The Latin America vs. COVID-19 hackathon was one of six in a series of virtual hackathons hosted by MIT. Collectively referred to as the MIT COVID-19 Challenge, they each focused on the pandemic from a global level, Alfonso Martinez, MIT Sloan MBA’20 and co-director of the MIT COVID-19 Challenge, said. The series has drawn over 4500 participants from over 115 countries. “The goal of this initiative and the goal of each one of these events is to create teams that can have an impact on this (COVID-19) crisis in the short term,” he added.

Eighty percent of the Latin America vs. COVID-19 event’s competitors lived in Latin America, with most of the region’s countries represented at the hackathon, Martinez said. North America, Asia and Europe were also represented. The event virtually brought together about 1500 students and professionals. It was conducted in English, Spanish and Portugese with the final presentations delivered in English, Penagos Celis said.

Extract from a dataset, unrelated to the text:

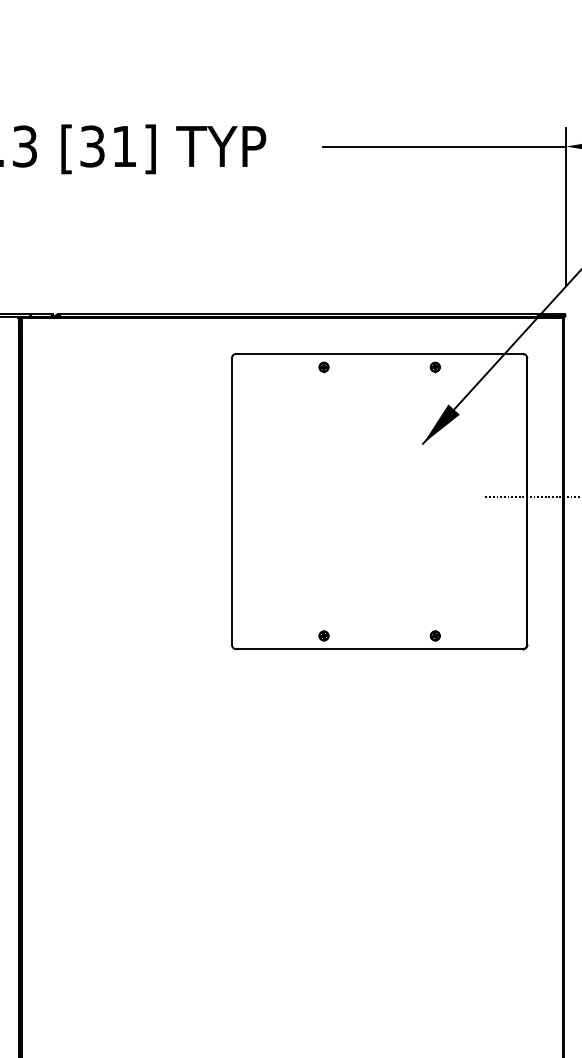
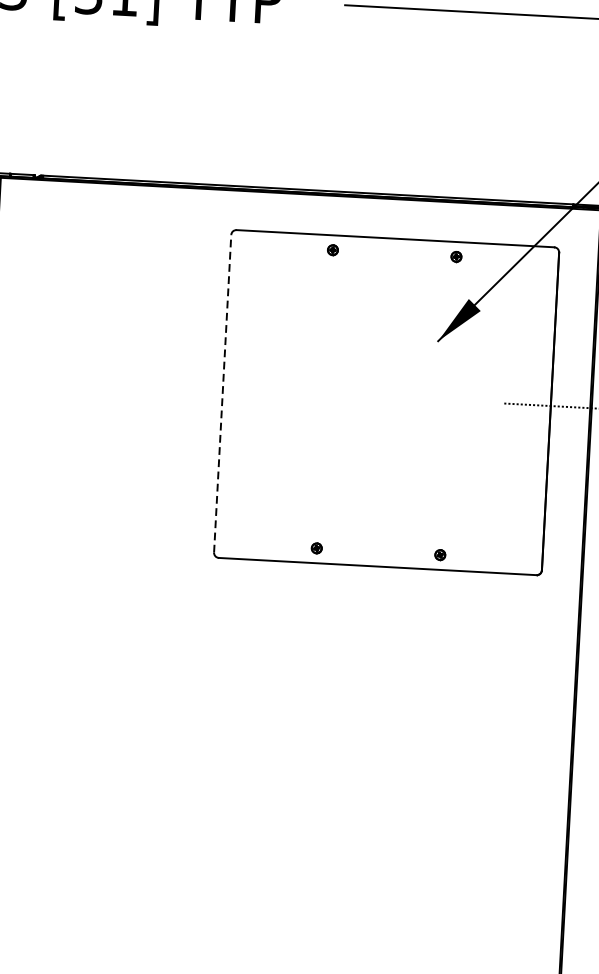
line: (231, 501) -> (222, 393), solid -> dashed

Aguilar Dellisanti virtually met and bonded with her team of six through this hackathon event over their shared native Spanish-speaking and undergraduate identities. “We all actually have experiences in the system and family there,” she said. 

The teams received active mentorship from 300 professionals from all over the world. One of Aguilar Dellisanti’s team’s many mentors was John Bigda MSc’20, who studied executive health care leadership in the School of Professional Studies. 

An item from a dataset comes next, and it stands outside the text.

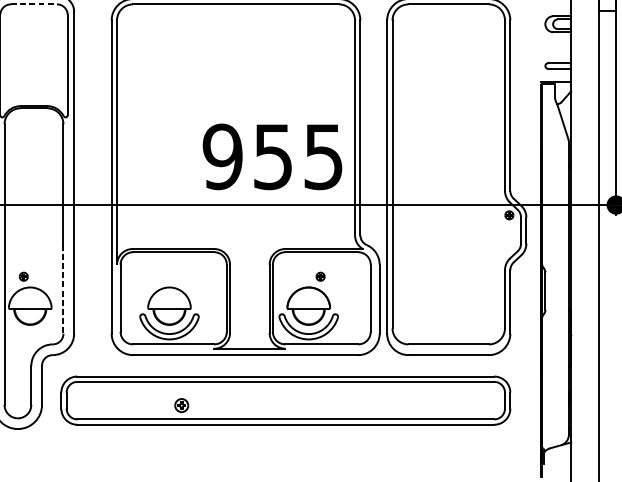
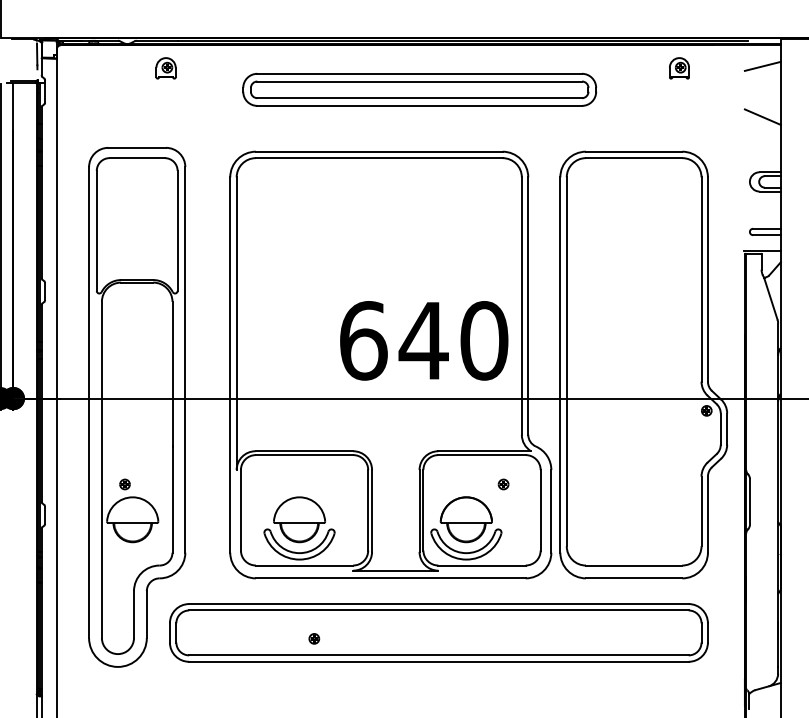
line: (34, 4) -> (137, 158), dashed -> solid
text: (272, 156) -> (423, 340), 955 -> 640
part: (320, 276) -> (503, 484), moved
line: (63, 289) -> (172, 499), dashed -> solid
part: (181, 405) -> (314, 638), size x0.62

“I think the mentors were amazing,” Aguilar Dellisanti said, adding that it was refreshing to see so many people “interested in solving the (COVID-19) problem in Latin America,” despite not sharing that background, like Bigda. 

The team was “able to articulate very clearly the problem and how they want to attack it,” Bigda said. At the same time, adopting a “cross-institutional” approach helped the team take different perspectives into account, which enhanced their project, he added. “Public health crises are not linear; they are circular,” he said. They “are not simple and require iterative multidisciplinary solutions.”

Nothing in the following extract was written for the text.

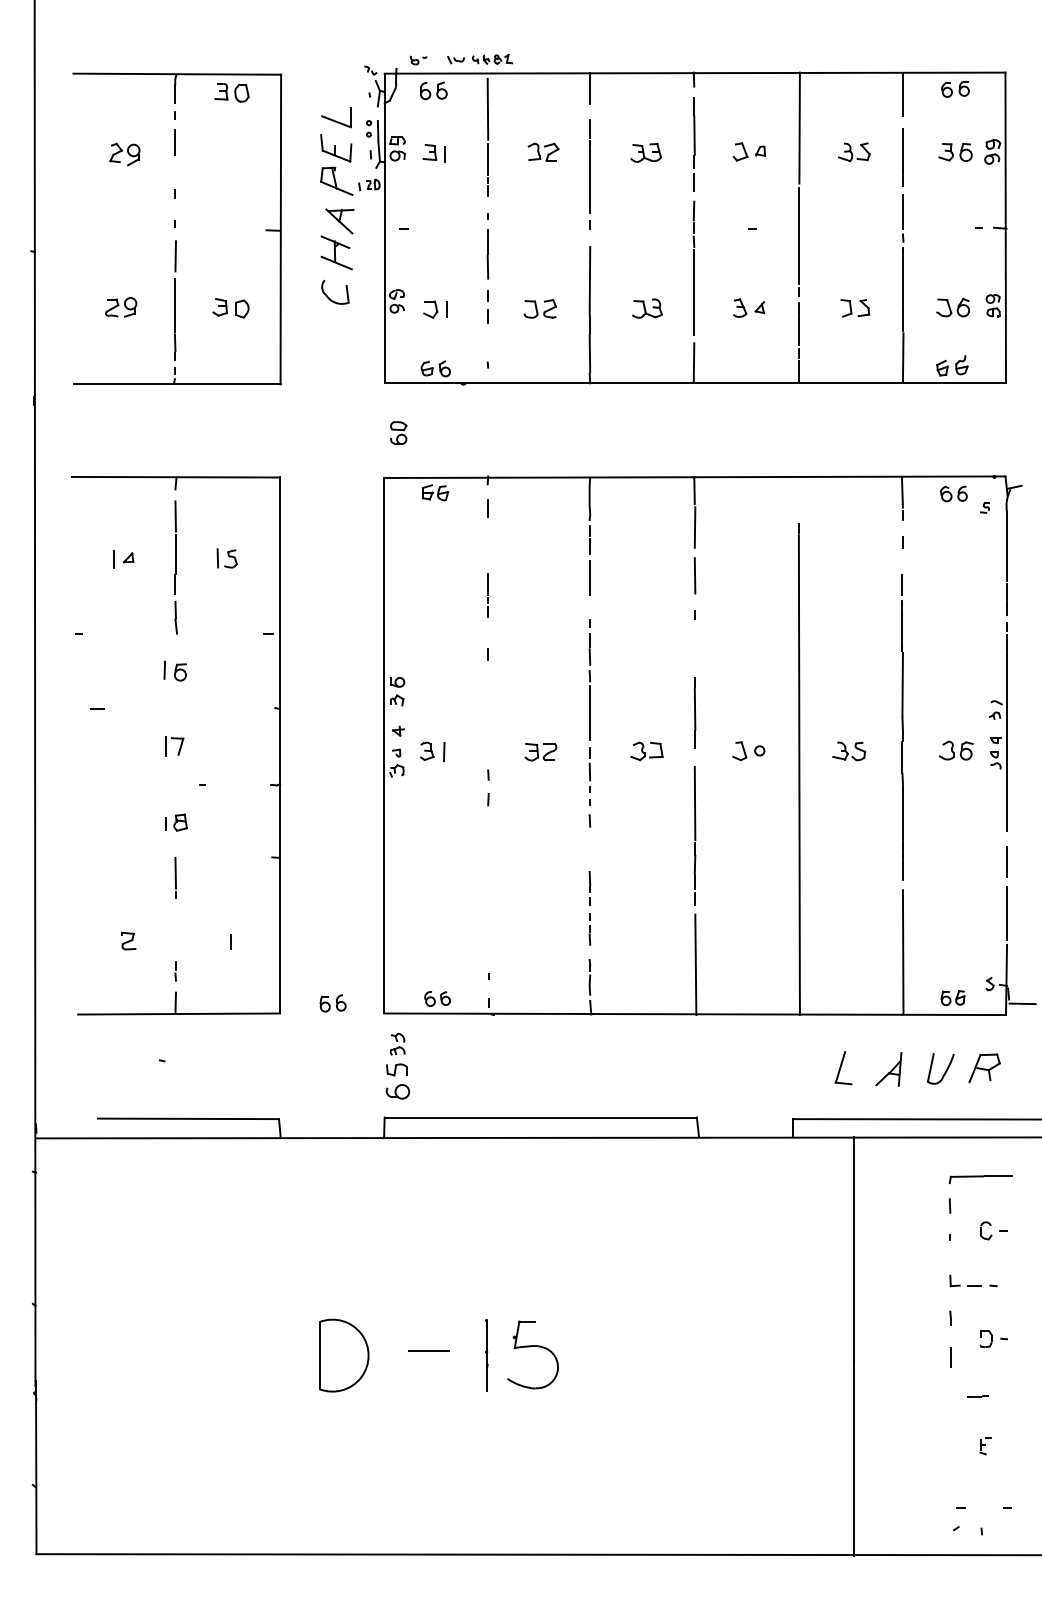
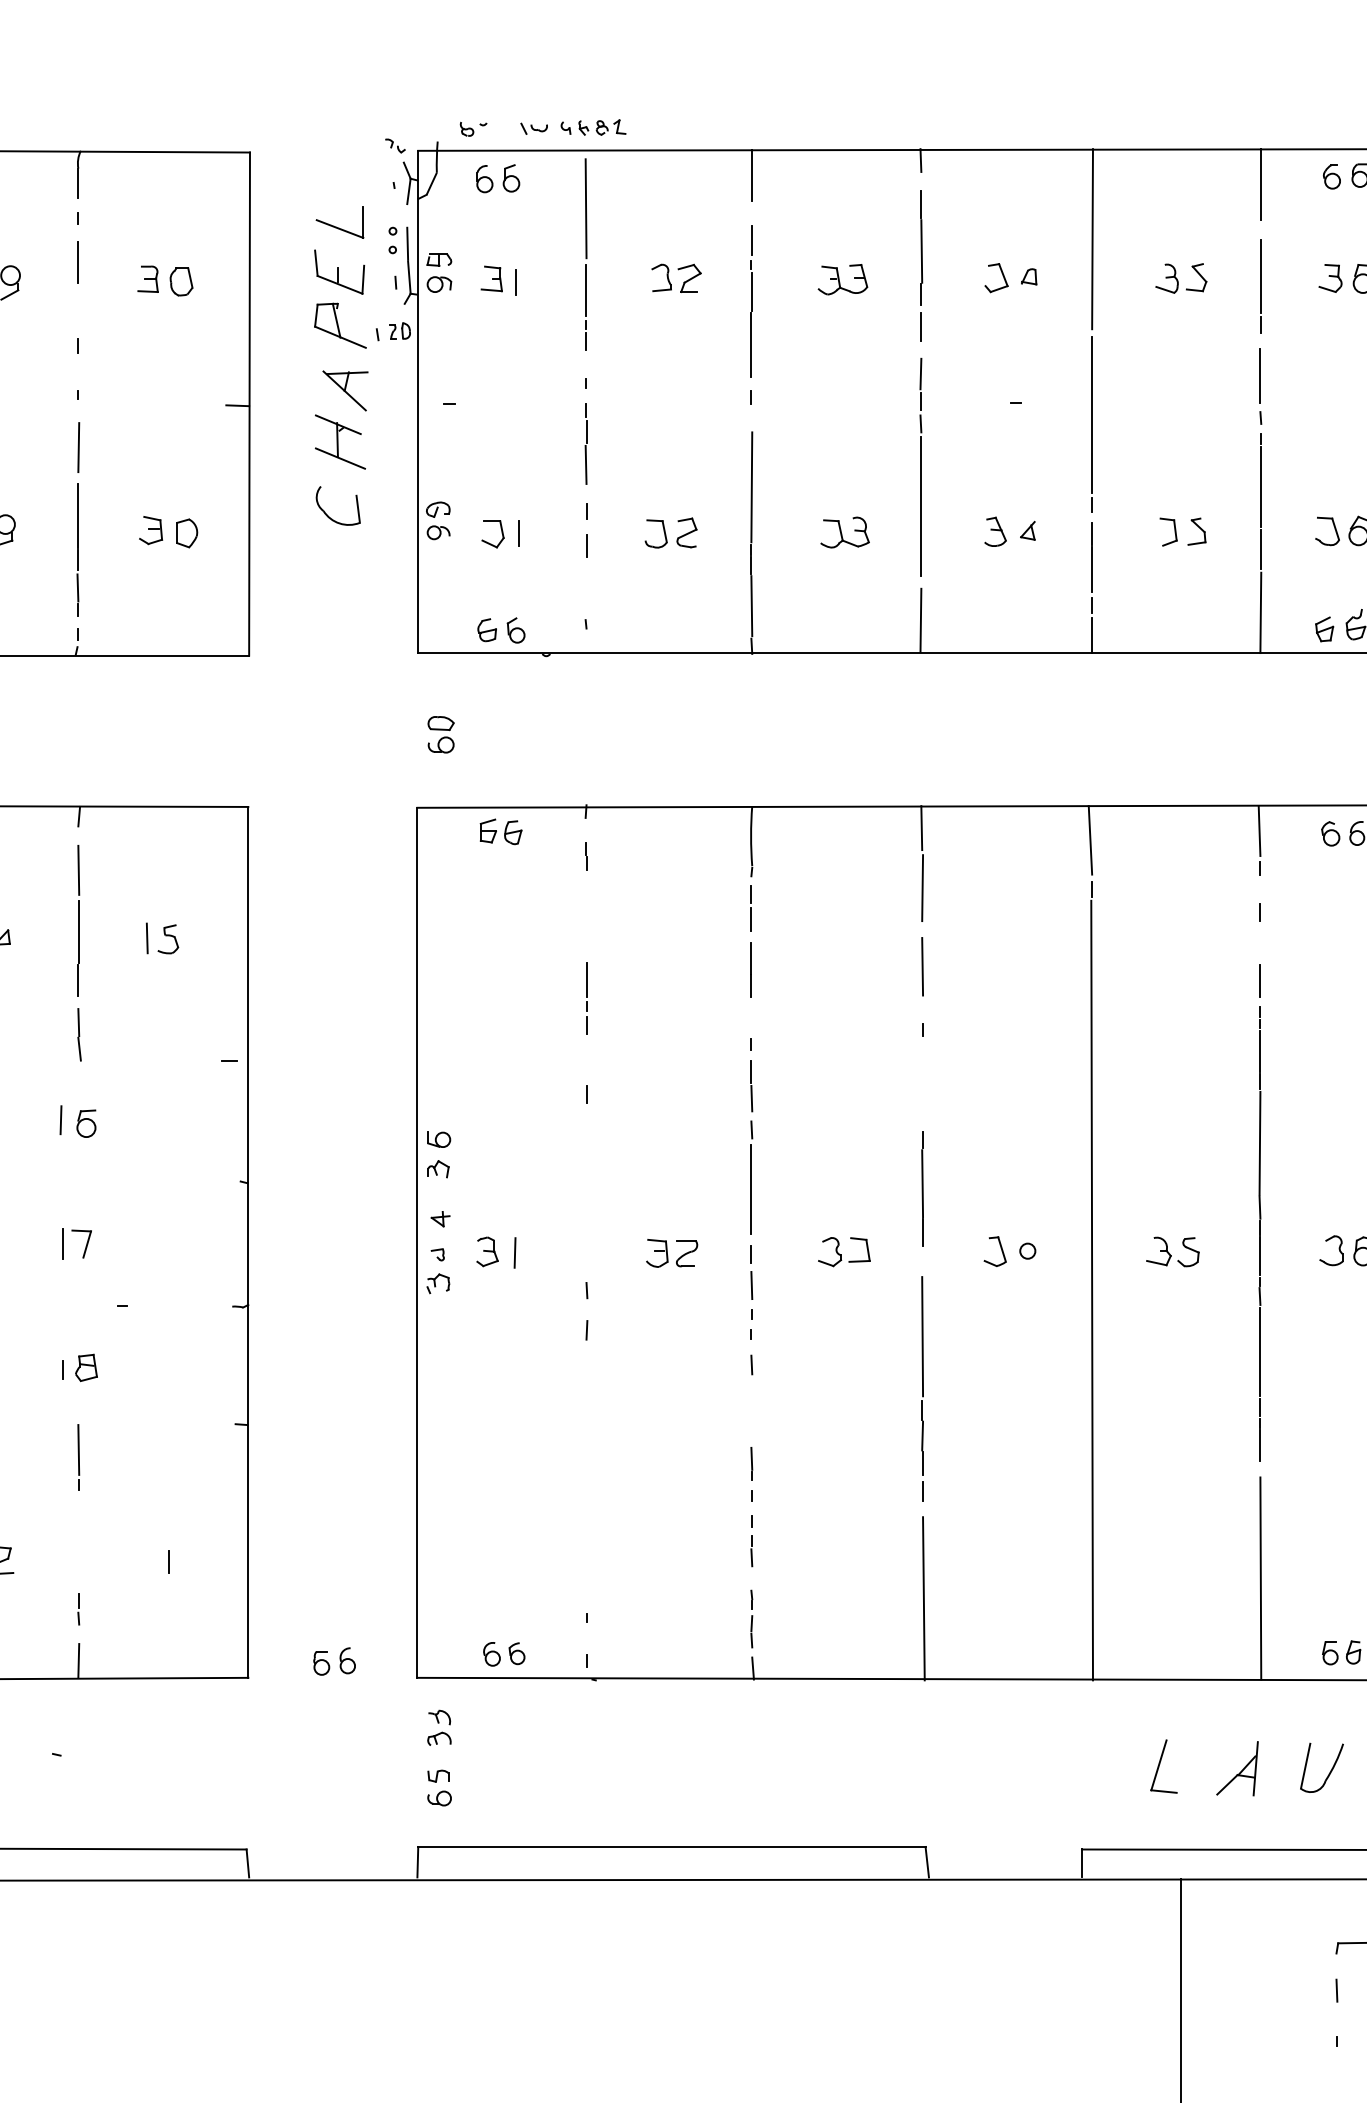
part: (231, 92) -> (164, 280), moved
line: (798, 497) -> (1090, 839), added
part: (397, 1080) -> (439, 1786), size x0.62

As winners, Aguilar Dellisanti’s team received $300 and $1000 in Amazon Web Service credits. Winning teams could also receive additional funding if they were interested in creating a startup from their project.

The hackathon organizers “plan to continue to support the teams … (and) connect them with the partners they need” through “marketing, mentorship and matchmaking with partners,” Martinez said.

The team is moving their idea forward and working on developing a collaboration with telecommunications companies in Latin America. “We are in conversations so that this can go on to become a national implementation in Peru,” said Jorge Armenta, a team member majoring in management science and engineering at Stanford. 

The other members of the team included Jose Lavariega,
 an aerospace engineering and business analytics major at MIT, and Santiago Hernandez, a computer science major from Stanford.

“The spirit of our group’s (accomplishment) is that we can use our own people to solve (Latin American issues) in the best way,” Peña said.